Hackers’ challenge Web site goes dark

One day after news broke about an online contest for malicious hackers, the Web site set up for the contest is offline and security experts are casting doubt on the severity of the threat posed by the contest.

The contest, known as the Defacers Challenge, awards points to malicious hackers who successfully compromise an organization’s Web server and deface its Web pages, according to a warning from Internet Security Systems Inc. (ISS). [Please see ISS warns of coordinated attack.]

The international hacking contest is scheduled to begin Sunday and could cause headaches for organizations worldwide and disrupt the Internet, ISS said.

On Thursday, however, the contest Web site, www.defacers-challenge.com, was offline.

The company that hosted the Web site, Affinity Internet Inc. of Ft. Lauderdale, Fla., took the site down Wednesday after learning of the site. An Affinity spokesperson cited violations of the terms of its customer usage agreement as the reason for shutting the site down.

Security experts and those close to the defacers community said Thursday that large scale disruptions caused by the contest are unlikely.

“This is something that we’re not taking that seriously,” said Caleb Sima, chief technical officer for security company SPI Dynamics Inc. of Atlanta, Ga. “Most real hackers don’t pay much attention to things like this, and the kids who do participate in these (contests) are script kiddies who are already out trying to scan and deface things anyway, without needing a special day for it.”

In addition, Symantec Corp. has not seen an increase in the volume of attack-related traffic on its DeepSight Alert global network of sensors, according to Oliver Friedrichs, senior manager of Symantec Security Response.

“Compared to last week, it’s not that different. Companies are always under attack,” he said.

Should the challenge take place, however, the sites that are most likely to be affected will be those with little or no security, Sima said.

“You’re going to see defacements of Web sites that have not been maintained for four years. I don’t see any real names defaced, (such as) Macy’s or Bank of America,” he said.

And while the rules of the contest put a higher value on compromising systems running less common operating systems like Apple Computer Inc.’s Macintosh and IBM Corp.’s AIX, winning is still based on hacking 6,000 unique Web domains in the shortest period of time.

That puts a higher value on compromising Web hosting servers that contain hundreds or even thousands of separate domains, according to Roberto Preatoni, also knowns as “SyS64738,” founder of Zone-h.org, a Web site that tracks Web site defacements.

“The rules make no difference in attributing points to mass-defacements (on Web servers) and single IP (Internet Protocol) addresses.
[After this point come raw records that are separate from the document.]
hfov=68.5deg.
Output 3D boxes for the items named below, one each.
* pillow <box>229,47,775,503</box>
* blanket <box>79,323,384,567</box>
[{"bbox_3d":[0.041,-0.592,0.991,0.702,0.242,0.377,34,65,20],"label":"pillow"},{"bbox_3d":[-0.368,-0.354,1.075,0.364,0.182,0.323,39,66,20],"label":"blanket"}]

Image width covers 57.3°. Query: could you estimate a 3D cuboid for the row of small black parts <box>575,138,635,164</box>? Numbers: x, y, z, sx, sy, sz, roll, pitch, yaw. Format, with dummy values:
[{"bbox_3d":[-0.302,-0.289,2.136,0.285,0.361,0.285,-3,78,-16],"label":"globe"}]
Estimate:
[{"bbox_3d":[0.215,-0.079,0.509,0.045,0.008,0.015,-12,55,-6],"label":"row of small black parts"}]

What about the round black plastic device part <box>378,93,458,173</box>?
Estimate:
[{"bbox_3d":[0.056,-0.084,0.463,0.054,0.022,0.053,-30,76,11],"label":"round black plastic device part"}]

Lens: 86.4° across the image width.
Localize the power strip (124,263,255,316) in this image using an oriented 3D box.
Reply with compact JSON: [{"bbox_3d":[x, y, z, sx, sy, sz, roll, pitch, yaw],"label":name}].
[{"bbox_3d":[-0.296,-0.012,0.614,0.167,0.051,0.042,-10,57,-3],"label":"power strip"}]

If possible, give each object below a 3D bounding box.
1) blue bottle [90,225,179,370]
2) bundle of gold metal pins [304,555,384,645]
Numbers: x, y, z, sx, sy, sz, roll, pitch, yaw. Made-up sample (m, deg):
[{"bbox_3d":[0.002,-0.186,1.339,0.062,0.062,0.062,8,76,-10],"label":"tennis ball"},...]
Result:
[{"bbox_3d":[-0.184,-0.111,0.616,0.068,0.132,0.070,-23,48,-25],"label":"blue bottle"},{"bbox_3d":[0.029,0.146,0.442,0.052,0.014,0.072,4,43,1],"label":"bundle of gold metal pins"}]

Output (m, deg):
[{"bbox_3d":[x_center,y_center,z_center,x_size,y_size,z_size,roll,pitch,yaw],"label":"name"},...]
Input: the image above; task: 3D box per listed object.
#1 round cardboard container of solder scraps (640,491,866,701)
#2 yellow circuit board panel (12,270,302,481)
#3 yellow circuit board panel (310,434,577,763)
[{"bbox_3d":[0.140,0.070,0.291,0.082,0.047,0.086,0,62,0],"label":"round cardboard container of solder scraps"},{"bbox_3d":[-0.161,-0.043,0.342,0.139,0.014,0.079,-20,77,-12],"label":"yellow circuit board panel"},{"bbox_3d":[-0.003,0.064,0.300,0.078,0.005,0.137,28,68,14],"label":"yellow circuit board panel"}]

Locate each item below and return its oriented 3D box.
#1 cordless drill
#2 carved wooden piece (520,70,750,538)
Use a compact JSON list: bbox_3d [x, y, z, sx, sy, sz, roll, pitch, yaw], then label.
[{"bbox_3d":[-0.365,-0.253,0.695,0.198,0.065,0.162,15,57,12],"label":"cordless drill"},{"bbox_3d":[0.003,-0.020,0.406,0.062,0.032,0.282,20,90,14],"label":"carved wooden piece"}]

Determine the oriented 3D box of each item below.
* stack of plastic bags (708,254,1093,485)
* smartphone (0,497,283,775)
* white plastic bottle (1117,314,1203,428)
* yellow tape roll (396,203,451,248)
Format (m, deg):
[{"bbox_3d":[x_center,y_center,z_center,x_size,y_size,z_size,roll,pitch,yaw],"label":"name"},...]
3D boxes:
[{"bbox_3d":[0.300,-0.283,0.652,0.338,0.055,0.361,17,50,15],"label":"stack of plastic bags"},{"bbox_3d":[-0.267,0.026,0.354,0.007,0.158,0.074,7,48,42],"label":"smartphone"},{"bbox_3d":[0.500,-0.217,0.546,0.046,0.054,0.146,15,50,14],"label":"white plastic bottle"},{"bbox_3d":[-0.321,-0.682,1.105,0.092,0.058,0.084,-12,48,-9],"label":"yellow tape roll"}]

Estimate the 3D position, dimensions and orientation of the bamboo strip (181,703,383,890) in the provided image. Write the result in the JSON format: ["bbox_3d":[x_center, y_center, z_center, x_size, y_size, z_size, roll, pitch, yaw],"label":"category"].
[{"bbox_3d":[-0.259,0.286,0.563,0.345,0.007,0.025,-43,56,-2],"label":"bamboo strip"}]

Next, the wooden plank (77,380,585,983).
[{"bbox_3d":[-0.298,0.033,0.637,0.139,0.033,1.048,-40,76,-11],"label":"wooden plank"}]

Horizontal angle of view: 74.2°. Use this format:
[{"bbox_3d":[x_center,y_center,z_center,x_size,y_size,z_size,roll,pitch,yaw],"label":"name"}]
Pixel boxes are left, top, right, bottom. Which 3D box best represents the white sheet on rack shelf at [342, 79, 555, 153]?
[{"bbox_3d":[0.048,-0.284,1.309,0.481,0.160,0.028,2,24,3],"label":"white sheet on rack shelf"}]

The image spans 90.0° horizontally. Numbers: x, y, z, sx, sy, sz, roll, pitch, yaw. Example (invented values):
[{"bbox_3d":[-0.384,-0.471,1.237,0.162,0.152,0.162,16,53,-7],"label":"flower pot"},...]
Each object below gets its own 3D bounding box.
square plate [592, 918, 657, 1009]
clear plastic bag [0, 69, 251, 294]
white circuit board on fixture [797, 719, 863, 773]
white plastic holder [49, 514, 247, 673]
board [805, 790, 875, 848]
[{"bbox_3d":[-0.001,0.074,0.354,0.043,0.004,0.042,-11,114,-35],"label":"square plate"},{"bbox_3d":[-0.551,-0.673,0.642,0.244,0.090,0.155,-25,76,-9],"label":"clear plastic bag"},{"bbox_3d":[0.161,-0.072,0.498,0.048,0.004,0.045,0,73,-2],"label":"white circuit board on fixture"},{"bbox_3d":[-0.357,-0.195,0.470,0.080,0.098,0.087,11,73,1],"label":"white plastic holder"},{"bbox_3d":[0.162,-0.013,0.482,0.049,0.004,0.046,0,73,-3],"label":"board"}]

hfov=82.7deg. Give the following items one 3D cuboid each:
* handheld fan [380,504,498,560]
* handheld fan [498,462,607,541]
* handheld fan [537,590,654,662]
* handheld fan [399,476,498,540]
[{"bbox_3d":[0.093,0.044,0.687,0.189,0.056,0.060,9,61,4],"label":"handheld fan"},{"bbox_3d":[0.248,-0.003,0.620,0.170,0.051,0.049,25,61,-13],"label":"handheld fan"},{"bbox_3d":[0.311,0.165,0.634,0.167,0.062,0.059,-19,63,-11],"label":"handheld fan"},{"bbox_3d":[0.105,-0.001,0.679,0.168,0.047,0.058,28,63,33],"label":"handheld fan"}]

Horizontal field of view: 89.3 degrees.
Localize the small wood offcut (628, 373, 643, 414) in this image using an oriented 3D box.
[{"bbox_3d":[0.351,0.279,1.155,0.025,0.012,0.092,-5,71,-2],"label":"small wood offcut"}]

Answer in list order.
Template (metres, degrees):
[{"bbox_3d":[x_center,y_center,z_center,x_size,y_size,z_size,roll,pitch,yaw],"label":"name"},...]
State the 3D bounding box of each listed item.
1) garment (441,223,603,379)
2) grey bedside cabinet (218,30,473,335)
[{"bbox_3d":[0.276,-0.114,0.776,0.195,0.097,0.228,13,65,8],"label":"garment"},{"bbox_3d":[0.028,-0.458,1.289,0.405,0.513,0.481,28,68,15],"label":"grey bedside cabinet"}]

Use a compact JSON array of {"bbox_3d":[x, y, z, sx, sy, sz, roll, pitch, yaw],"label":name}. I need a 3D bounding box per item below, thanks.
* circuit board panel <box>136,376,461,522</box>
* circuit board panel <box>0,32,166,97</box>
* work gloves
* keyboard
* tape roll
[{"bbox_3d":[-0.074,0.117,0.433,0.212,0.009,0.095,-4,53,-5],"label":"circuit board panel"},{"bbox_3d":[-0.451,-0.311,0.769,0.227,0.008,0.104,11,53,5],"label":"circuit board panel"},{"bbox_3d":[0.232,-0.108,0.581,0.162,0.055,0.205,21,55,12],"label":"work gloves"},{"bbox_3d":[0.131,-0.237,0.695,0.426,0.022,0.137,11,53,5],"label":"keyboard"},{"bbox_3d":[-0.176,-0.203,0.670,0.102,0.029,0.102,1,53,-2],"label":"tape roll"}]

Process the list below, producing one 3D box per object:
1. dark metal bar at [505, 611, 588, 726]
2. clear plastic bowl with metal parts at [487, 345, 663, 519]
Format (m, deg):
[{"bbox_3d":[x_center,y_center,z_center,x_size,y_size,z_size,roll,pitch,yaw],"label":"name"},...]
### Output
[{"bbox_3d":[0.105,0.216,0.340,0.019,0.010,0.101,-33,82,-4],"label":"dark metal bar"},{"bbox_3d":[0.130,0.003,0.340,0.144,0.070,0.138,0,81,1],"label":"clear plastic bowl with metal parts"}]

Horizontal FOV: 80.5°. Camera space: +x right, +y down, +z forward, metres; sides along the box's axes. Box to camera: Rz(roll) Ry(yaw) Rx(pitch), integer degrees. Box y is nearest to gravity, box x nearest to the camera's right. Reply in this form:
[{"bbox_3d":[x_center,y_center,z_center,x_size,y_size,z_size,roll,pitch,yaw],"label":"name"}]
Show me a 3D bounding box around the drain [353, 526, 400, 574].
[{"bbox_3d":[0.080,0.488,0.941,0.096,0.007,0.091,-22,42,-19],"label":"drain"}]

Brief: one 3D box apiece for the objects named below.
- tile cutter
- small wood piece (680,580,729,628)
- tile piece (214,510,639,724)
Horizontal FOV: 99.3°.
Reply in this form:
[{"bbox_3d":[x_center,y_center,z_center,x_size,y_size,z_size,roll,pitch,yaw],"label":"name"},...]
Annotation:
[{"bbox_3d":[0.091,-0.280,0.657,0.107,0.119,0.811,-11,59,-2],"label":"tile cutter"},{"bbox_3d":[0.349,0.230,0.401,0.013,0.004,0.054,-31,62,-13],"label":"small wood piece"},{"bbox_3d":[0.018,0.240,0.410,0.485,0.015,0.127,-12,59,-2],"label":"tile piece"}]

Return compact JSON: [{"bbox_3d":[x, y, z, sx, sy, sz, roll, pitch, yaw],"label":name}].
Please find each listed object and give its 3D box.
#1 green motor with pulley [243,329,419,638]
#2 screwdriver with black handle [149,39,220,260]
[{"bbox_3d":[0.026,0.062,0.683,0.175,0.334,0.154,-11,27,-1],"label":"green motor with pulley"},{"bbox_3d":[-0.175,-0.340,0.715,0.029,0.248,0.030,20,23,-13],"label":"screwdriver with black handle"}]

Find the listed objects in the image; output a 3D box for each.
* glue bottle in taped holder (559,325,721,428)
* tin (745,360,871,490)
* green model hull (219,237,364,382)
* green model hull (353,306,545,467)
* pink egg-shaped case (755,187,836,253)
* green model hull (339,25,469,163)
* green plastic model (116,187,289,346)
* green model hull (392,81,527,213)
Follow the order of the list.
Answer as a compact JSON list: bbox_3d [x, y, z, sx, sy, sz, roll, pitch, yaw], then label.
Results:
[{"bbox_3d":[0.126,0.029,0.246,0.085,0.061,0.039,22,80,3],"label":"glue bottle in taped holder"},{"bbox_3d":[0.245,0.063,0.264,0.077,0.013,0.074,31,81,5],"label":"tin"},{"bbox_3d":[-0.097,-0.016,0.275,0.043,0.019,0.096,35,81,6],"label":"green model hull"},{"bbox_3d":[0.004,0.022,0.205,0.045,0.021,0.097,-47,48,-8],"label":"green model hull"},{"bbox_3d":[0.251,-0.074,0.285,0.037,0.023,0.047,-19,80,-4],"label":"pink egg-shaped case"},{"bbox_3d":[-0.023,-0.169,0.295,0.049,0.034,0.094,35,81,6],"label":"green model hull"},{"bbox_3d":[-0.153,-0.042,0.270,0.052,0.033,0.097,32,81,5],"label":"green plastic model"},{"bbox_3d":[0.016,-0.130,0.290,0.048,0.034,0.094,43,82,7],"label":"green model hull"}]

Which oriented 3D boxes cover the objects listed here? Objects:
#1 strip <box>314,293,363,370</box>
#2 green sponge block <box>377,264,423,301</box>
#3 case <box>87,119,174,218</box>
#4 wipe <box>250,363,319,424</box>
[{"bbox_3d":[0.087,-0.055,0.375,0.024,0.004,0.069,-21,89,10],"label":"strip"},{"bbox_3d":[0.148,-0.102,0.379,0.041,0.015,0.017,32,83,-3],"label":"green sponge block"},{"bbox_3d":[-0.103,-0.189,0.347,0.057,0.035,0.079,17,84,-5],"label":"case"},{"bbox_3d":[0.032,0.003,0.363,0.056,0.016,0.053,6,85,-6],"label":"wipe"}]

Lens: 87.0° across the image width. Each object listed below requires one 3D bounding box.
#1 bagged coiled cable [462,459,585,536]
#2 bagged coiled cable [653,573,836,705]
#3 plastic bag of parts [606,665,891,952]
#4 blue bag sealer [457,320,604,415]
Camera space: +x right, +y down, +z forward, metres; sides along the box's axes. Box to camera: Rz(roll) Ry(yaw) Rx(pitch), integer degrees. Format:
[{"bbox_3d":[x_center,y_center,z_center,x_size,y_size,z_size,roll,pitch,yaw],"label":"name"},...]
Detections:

So why bother hitting multiple targets when you can win just hitting one Web hosting company?” Preatoni wrote in an online chat session with IDG News Service on #zone-h, an IRC (Internet Relay Chat) channel sponsored by Zone-h.org.

All the same, Preatoni said that Zone-h has noted an 80 per cent decline in notifications of new Web site defacements over the last four or five days, suggesting that hackers may be saving up defacements for Sunday, when the contest begins.

Hackers, including the contest organizers, may already be in possession of exploits to all the servers needed to win the challenge, Preatoni said, predicting that the contest could be won within a matter of seconds.

Security companies of all stripes issued alerts to their customers and the press on Wednesday, offering everything from advice to free vulnerability scans.

To protect themselves, companies should make sure their existing security measures, including firewall, antivirus and intrusion detection systems, are up to date and properly functioning. Administrators should also check to make sure that public facing Web servers and application servers are properly patched, Friedrichs said.

“Right now, we tell (our customers) to take standard precautions,” SPI Dynamics’ Sima said. “This is not something you need to do something extra for. You should have been doing this all along…There’s always somebody scanning you.”